The Jan. 6 select committee says it has reviewed evidence that reveals a Republican lawmaker, Rep. Barry Loudermilk of Georgia, gave a tour through the Capitol the day before a pro-Trump mob attacked the building.
“We believe you have information regarding a tour you led through parts of the Capitol complex on January 5, 2021,” Chair Bennie Thompson (D-Miss.) and Vice Chair Liz Cheney (R-Wyo.) wrote to Loudermilk.
Congressional investigators requested a meeting with Loudermilk next week.
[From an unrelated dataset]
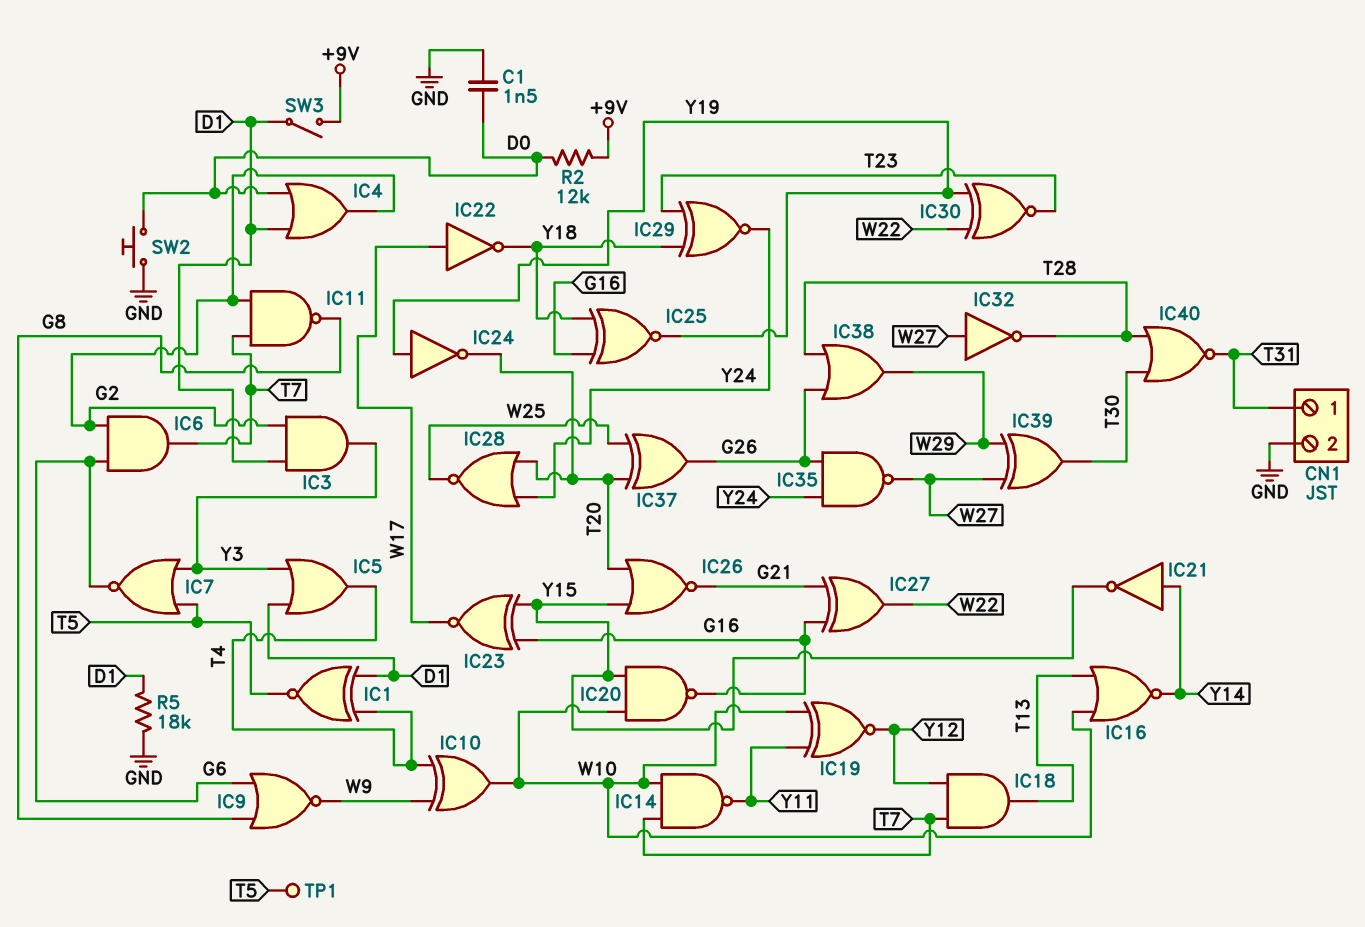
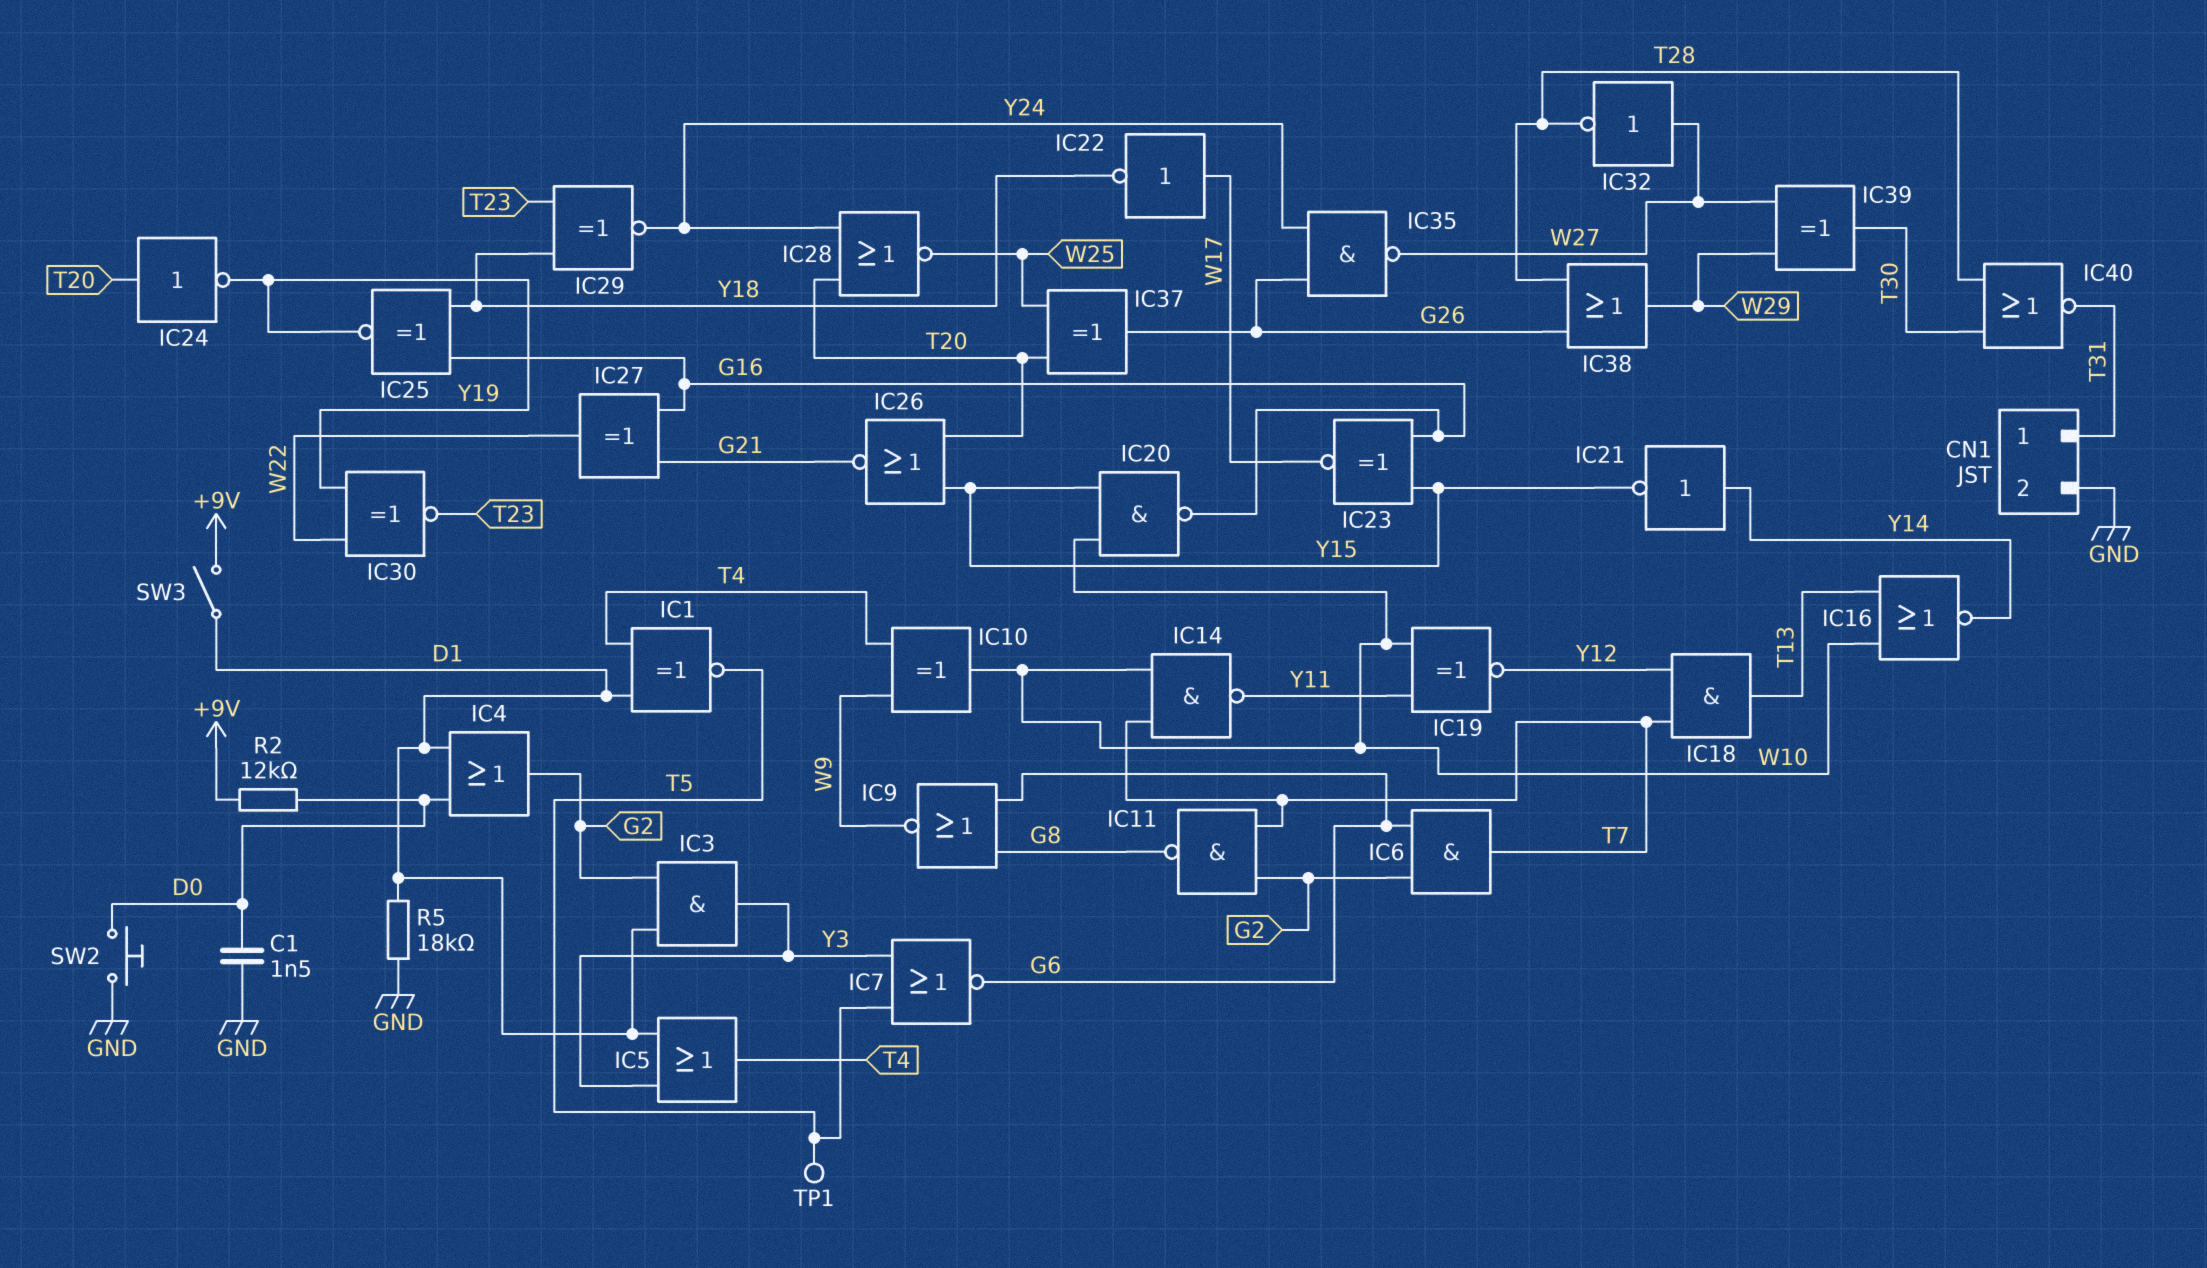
IC24: NOT (in Y19, out T20) -> NOT (in T20, out Y19)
The committee noted that Republicans on the House Administration Committee, who had previously reviewed security footage from that day, had publicly claimed that there were “no tours, no large groups, no one with MAGA hats on.” The GOP comments called into question allegations made by three dozen Democrats in the days after Jan. 6 that they observed suspicious, “unusually large” groups, perhaps led by Republican lawmakers or staffers, walking through the Capitol complex in the days preceding the attack.
No evidence had emerged to support that view since then, leading Republicans to criticize the allegations as baseless and in bad faith. Loudermilk led a group of Republicans in criticizing Democrats for accusing them of leading “reconnaissance tours” through the Capitol and filed a complaint with the House Ethics Committee against the group of Democratic lawmakers.
The select committee noted that Loudermilk is a member of the House Administration Committee. And they said their review of the evidence “directly contradicts that denial.”